Jobs and the cost of living:



The assembly industry has no connection to the national economy. There is no connection between agricultural and industrial production. The assembly industry is like an ugly tumor in a deserted, devastated desert. These tumors are located in the some of Haiti’s most fertile lands, such as the Free Trade Zone established in Ouanaminthe under Aristide’s Lavalas regime. One of the consequences of these policies is that Haiti can no longer produce enough food to feed its population. Peasants are no longer interested in agriculture and can’t compete with imported or so called donated goods such as rice. We can’t forget the most recent rice’s scandal under the regime of Aristide where these populist accumulated capital and benefited. Haiti’s national currency has been devaluated, making it worthless in US dollars.
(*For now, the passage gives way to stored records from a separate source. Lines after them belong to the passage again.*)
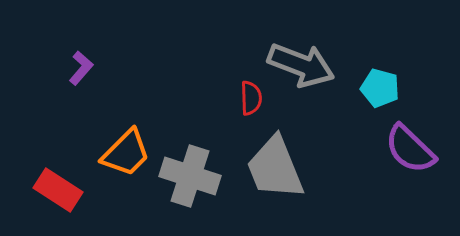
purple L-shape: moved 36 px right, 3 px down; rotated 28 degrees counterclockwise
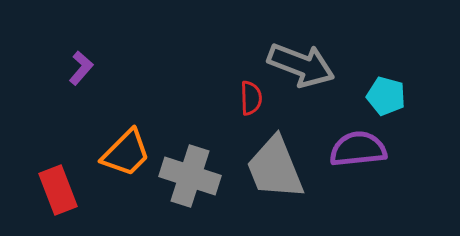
cyan pentagon: moved 6 px right, 8 px down
purple semicircle: moved 52 px left; rotated 130 degrees clockwise
red rectangle: rotated 36 degrees clockwise
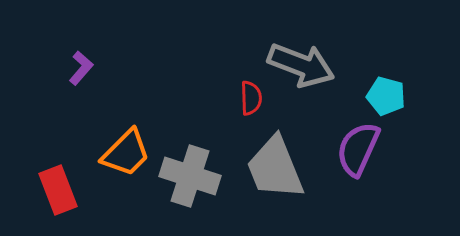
purple semicircle: rotated 60 degrees counterclockwise
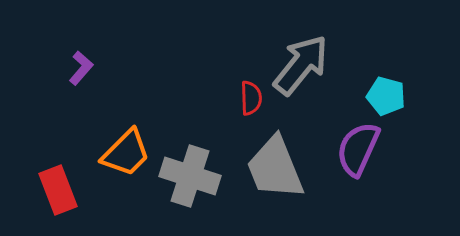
gray arrow: rotated 72 degrees counterclockwise
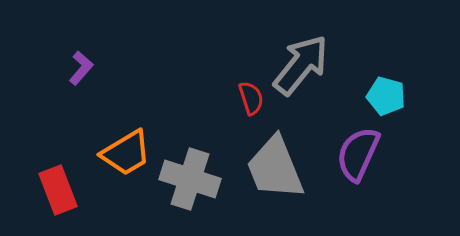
red semicircle: rotated 16 degrees counterclockwise
purple semicircle: moved 5 px down
orange trapezoid: rotated 14 degrees clockwise
gray cross: moved 3 px down
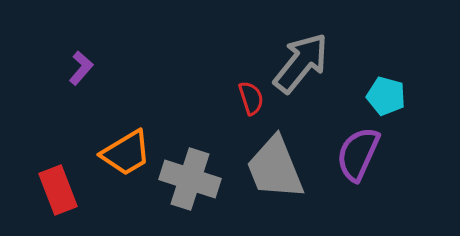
gray arrow: moved 2 px up
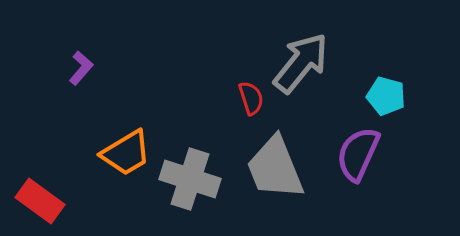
red rectangle: moved 18 px left, 11 px down; rotated 33 degrees counterclockwise
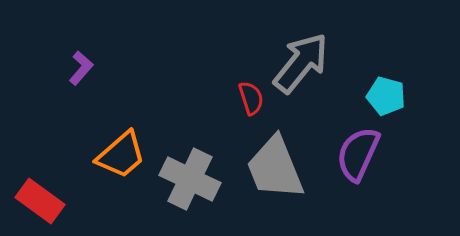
orange trapezoid: moved 5 px left, 2 px down; rotated 10 degrees counterclockwise
gray cross: rotated 8 degrees clockwise
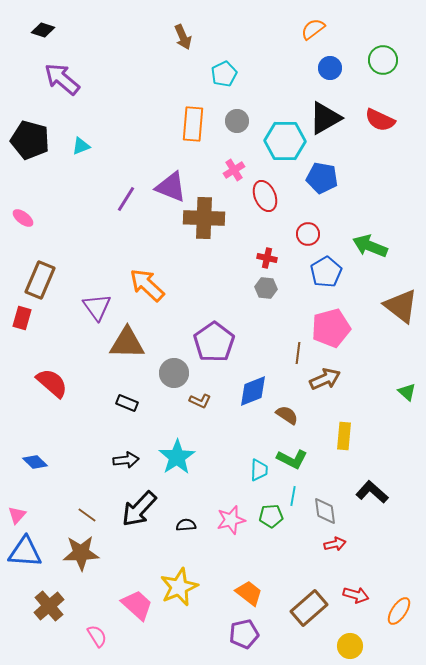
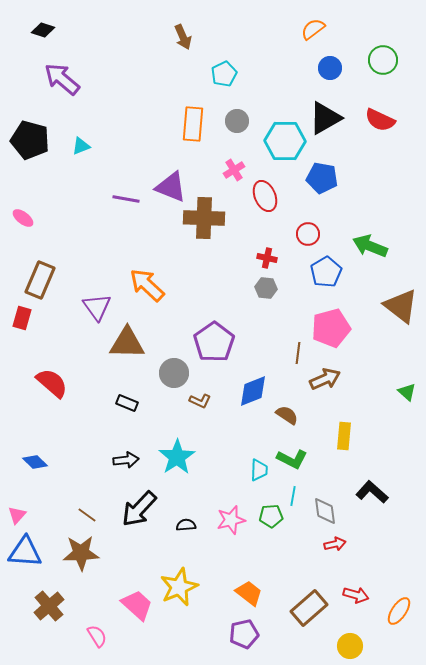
purple line at (126, 199): rotated 68 degrees clockwise
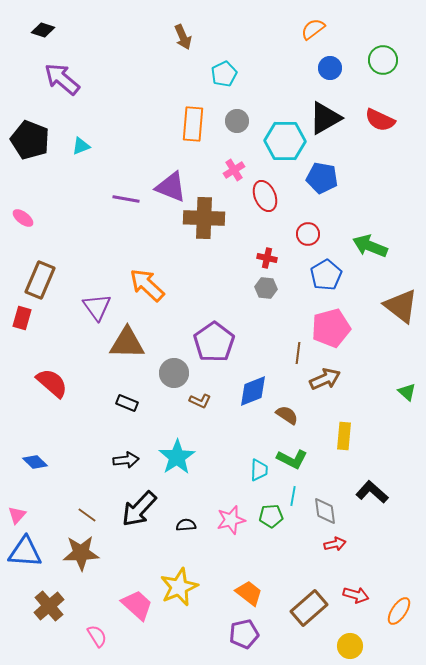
black pentagon at (30, 140): rotated 6 degrees clockwise
blue pentagon at (326, 272): moved 3 px down
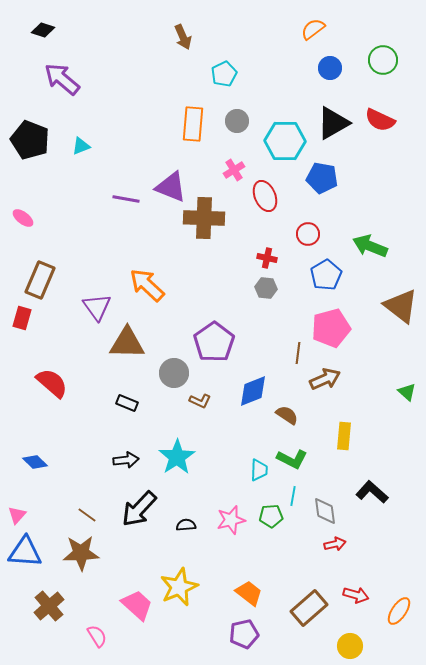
black triangle at (325, 118): moved 8 px right, 5 px down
Workers are not able to sustain themselves and the meager wages received for their labor puts Haitian workers in conditions similar to slavery, with the added difference that workers now have to provide for themselves. The Haitian cost of living is as comparable to the US cost of living, but wages are not. The minimum wage in Haiti is about 24¢ an hour and a lot of workers don’t even earn this much due to unjust labor practices of sweatshops owners such as piece work, module where Haitians workers are required to produce a certain amount of goods or they will not be able to get their minimum wage as required by the Haitians antiquated Labor Laws. The Haitian ruling classes and their state apparatus, now led by the Préval-Alexis administration, has no national plan to develop the economy. In fact their bankrupt policies are facilitating Haiti’s US/UN tutelage.

Jobs, at what cost?



Haiti’s economy was flourishing in the period of slavery, but a plantation slave’s life expectancy was about 5 years. Nowadays, after all the advances made by humanity, should we accept these new conditions of slavery for the benefit of greedy capitalists? Again, US policy makers have allied themselves with Haiti’s ruling elites. Again, this will be a failed policy, just as in Iraq, or any other country where the ally is part of the problem.

In the short term, we need to demand that safeguards for Haitian workers be built into HOPE. The right to organize, the right to collective bargaining, and the right to adequate health care should be an integral part of HOPE. All progressives need to struggle against the anti national anti popular policies of the Haitians dominant classes and the safeguarding of these policies by the Haitian State Apparatus now led by remnant of Aristide’s populist trend. At the same the interest of workers internationally need to be address in our battle for the rights of Haitians workers.